Answer these questions from the text on the Nairobi green building panel:
1. On what date and at what venue was the session held?
2. What job title does Pooja Khanna hold, and at which company?
3. According to the text, what happens to lower-carbon materials when developers assume green is expensive?

→ **Text passage**:

BEGIN

For many developers and contractors, the first barrier to greener buildings is not always technical. It is perception.


That was a key challenge explored by panelists at a Kenya Green Building Society side event in Nairobi earlier this month.


Panelists at a Kenya Green Building Society side event in Nairobi earlier this month. From Second  left to right ,Fidelis Sakwa, Head of Innovation and Technical Services at Bamburi Cement, Pooja Khanna, Business Development and Specifications Manager at MAPEI East Africa, and Louis Kariuki, an urban planner and green building certification expert.
Panelists at a Kenya Green Building Society side event in Nairobi earlier this month. From Second left to right ,Fidelis Sakwa, Head of Innovation and Technical Services at Bamburi Cement, Pooja Khanna, Business Development and Specifications Manager at MAPEI East Africa, and Louis Kariuki, an urban planner and green building certification expert.

The session, held on 12 June at the Sarit Expo Centre during the Kenya Buildcon International Expo 2026, was titled "From Certification to Capital: How Green Building Standards are Reshaping Real Estate Finance." CSFEP's Whitney Speke was there. Here's what stood out.


The biggest barrier isn't cost. It's the assumption of cost.


Pooja Khanna, Business Development and Specifications Manager at MAPEI East Africa, put her finger on something the sector keeps running into: developers and contractors often assume greener buildings will cost more, even when that's no longer true.


"The challenge is not only the cost of green buildings, but the perception that they are automatically more expensive," she said.


That perception shapes decisions before anyone has done the math. If developers assume green is expensive, they don't look harder at what's available — which means lower-carbon materials sit on shelves while conventional ones get specified by default.

END

→ **Provided information**:

BEGIN

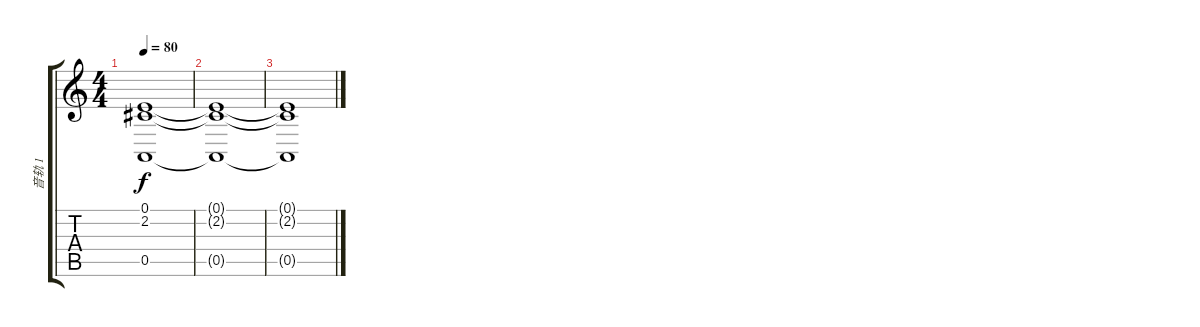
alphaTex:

\track ("音轨 1" "音轨 1") {instrument brightacousticpiano}
\staff {score tabs}
\tuning (E4 B3 G3 D3 A2 E2) {hide}
\ts (4 4)
\tempo 80
\clef g2
\ks c
(0.1{t} 2.2{t} 0.5{t}).1{dy f} |
(0.1{t} 2.2{t} 0.5{t}).1 |
(0.1{t} 2.2{t} 0.5{t}).1
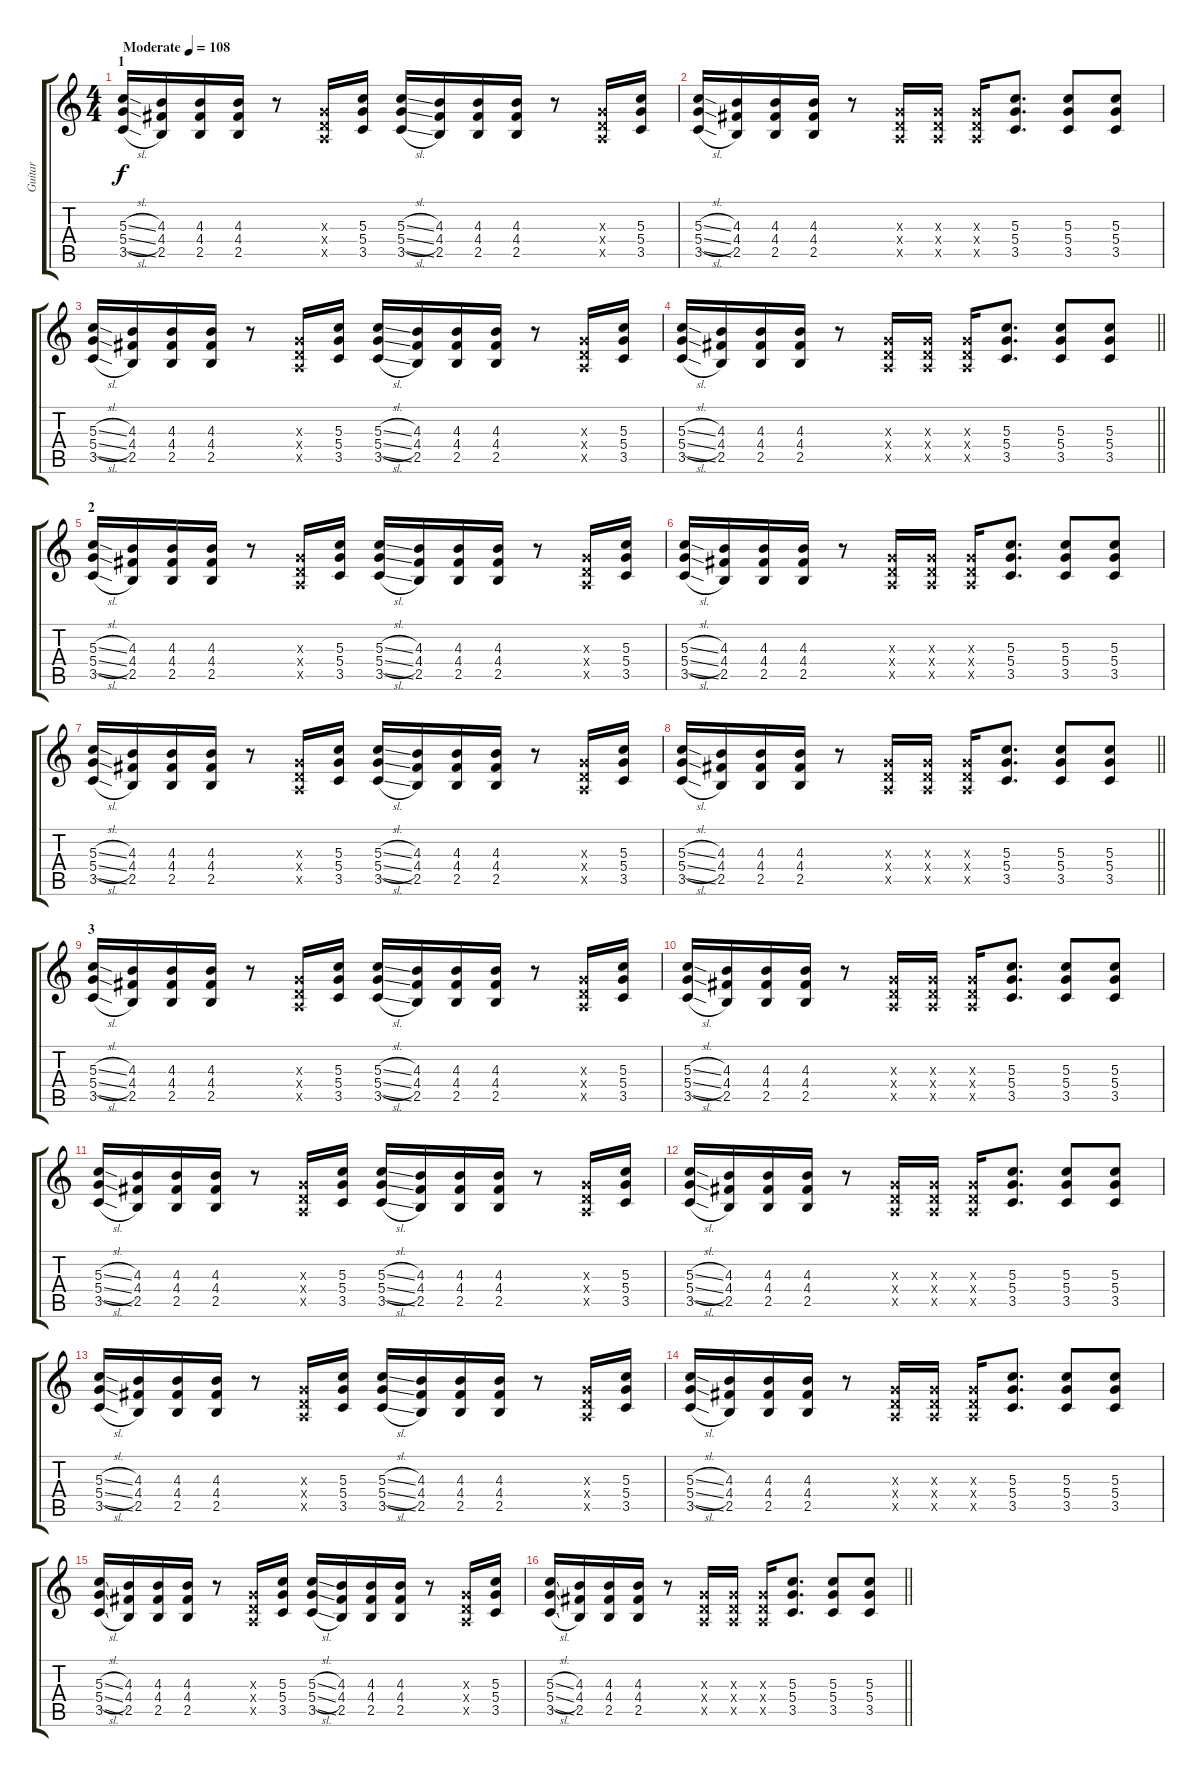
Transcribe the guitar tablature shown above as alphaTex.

END

→ **Finished exercise**:
1. 12 June, at the Sarit Expo Centre.
2. Business Development and Specifications Manager at MAPEI East Africa.
3. They sit on shelves while conventional ones get specified by default.